Utility giant writes off coal assets as it transitions to renewables and storage – Renew Economy
By Giles Parkinson
Copyright reneweconomy
Synergy, the government owned utility that dominates the energy market in Western Australia’s main grid, has announced a massive loss of $778.5 million for the last financial year after writing off the entire value of its last coal fired power stations.
The company says impairment costs of $521.8 million include the write down of the book value of its coal fired power stations to nil, including $501.5 million which is associated with the expected cost of decommission the assets.
Its operating results also reflected a heavy loss – $176 million – blamed on soaring fuel costs (coal and gas), and the company still relies heavily on subsidies from the state government, which the company says in its newly released annual report are “needed to ensure Synergy’s financial viability.”
Synergy has three remaining coal units which will all close in the next four years – the 240 MW Collie A in 2027 and the Muja 7 and 8 (both 227 MW) in late 2029 – as part of a commitment announced by the state government in 2022.
The utility’s coal units have been progressively shut down over the past decade, starting in 2015 with the closure of the Kwinana coal fired generation.
The facility at Kwinana is still being demolished – its chimney stacks, for instance, are being dismantled piece by piece using a bespoke platform because the surrounding infrastructure – gas generators and two new big batteries – make it impossible for controlled explosions.
Other units to close have been Muja A and B in 2018, units C5 in 2022 and C6 in April this year.
In their place Synergy has been focused on battery storage and renewables, building three big batteries of its own, starting construction of a new wind farm at Kings Rock (its first new wholly owned wind farm in 15 years), and an expansion of the Warradarge wind farm via its partly owned Bright venture.
Synergy says it plans to source more bulk energy through power purchase agreements with other parties, and there is a growing list of big wind and solar projects lining up to begin construction and competing in the federal government’s Capacity Investment Scheme tender seeking 1,600 MW of new capacity.
The batteries include one of the country’s biggest, the 500 MW and 2,000 MWh Collie battery near its soon to be shuttered coal generators, which should be operating later this year. It has already completed two batteries, 100 MW, 200 MWh KBESS1 and 200 MW and 900 MWh KBESS2 at its Kwinana site.

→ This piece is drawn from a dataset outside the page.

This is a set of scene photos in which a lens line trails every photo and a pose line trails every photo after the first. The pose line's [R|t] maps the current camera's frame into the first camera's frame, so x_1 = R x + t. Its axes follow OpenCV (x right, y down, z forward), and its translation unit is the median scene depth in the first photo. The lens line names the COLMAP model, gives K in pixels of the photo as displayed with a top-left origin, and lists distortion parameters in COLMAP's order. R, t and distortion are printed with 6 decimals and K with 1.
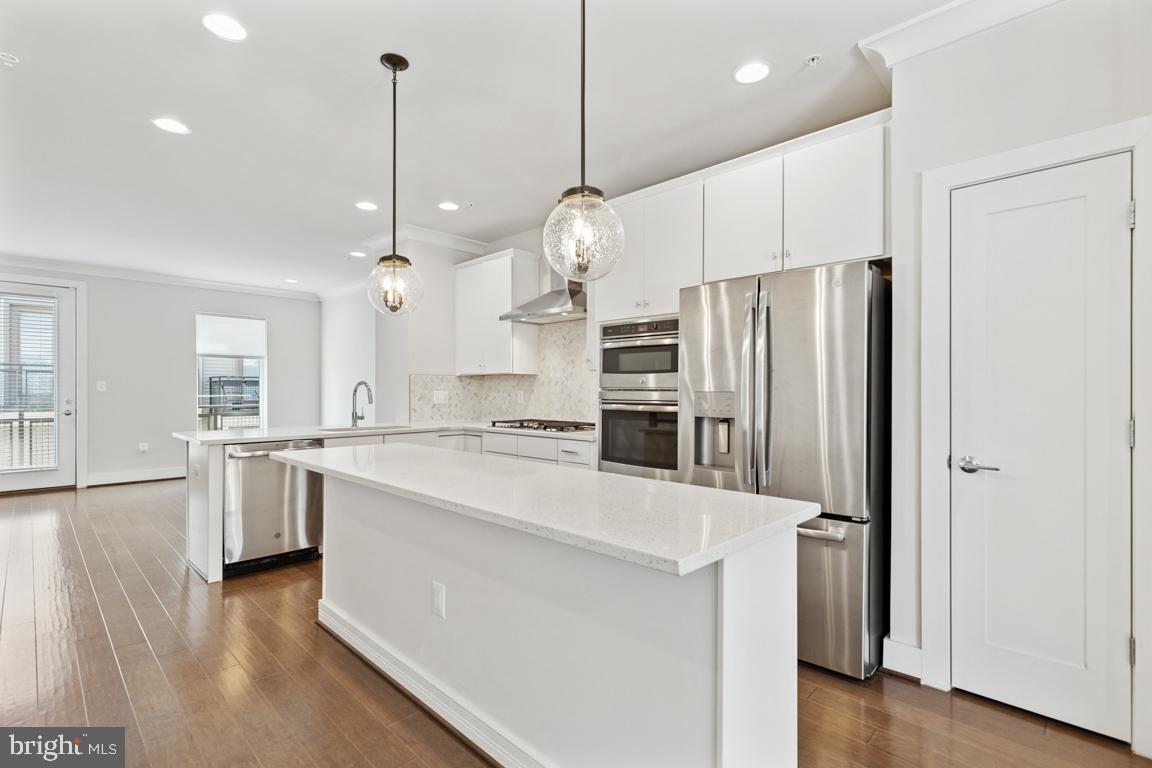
lens RADIAL K [[530.2, 0, 568.3], [0, 530.2, 387.7], [0, 0, 1]] dist [0.002997, 0.000520]
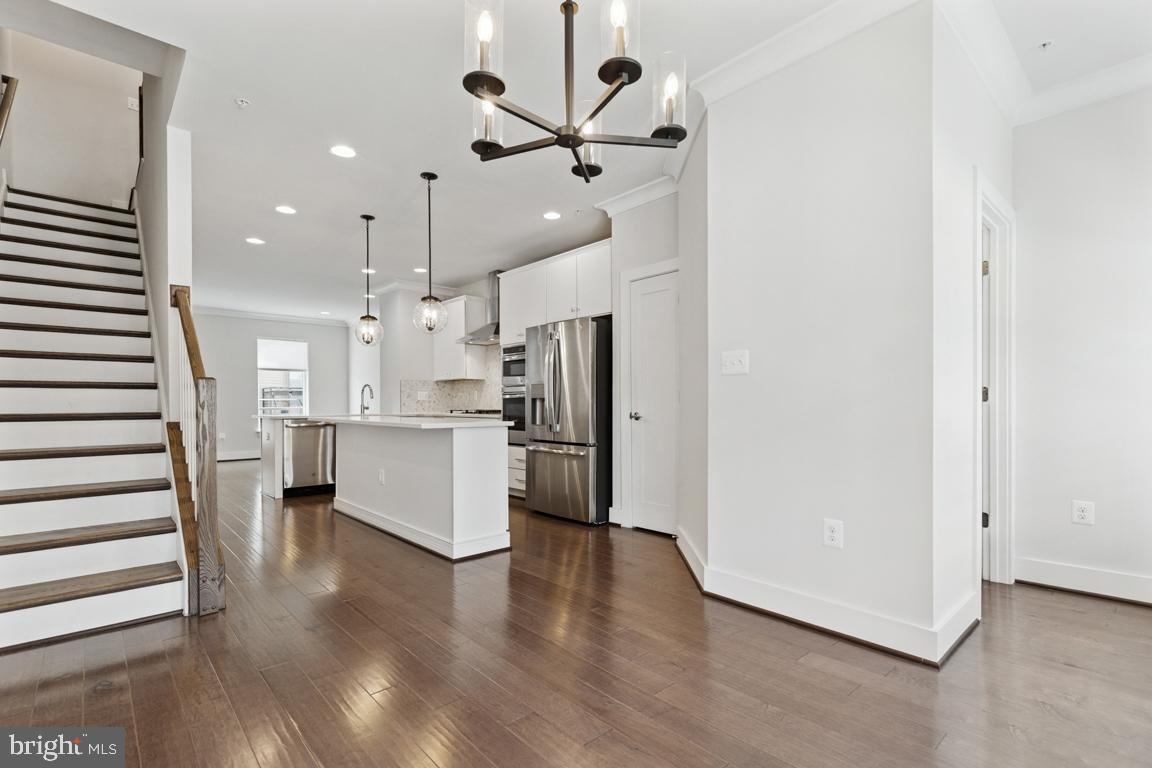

“Coal currently plays a critical role for baseload supply, but with an ageing fleet and growing renewables driving down average prices and increasing intra-day volatility, the role of coal is reduced,” the company writes.
It says that as coal is retired and use of renewables increase, the market will require investment for reliability and it is investing in batteries and other technologies to improve flexibility and capacity.
Because of the closure of some of its coal units, Synergy’s annual electricity generation has fallen from more than 8 terawatt hours in 2015 to just over 5 TWh now. In the meantime, rooftop solar production has leaped from 390 GWh to nearly 2 TWh.
Because of that growth in rooftop solar, and the emergence of other renewable projects, Synergy’s share of total generation in the state’s main grid is now less than 30 per cent, down from 44 per cent a decade ago.
“Much has changed since I began my energy career as an engineering cadet at Muja Power Station three decades ago,” CEO Baker writes in the annual report. “Technologies have advanced, markets have evolved, and the pace of change has accelerated.”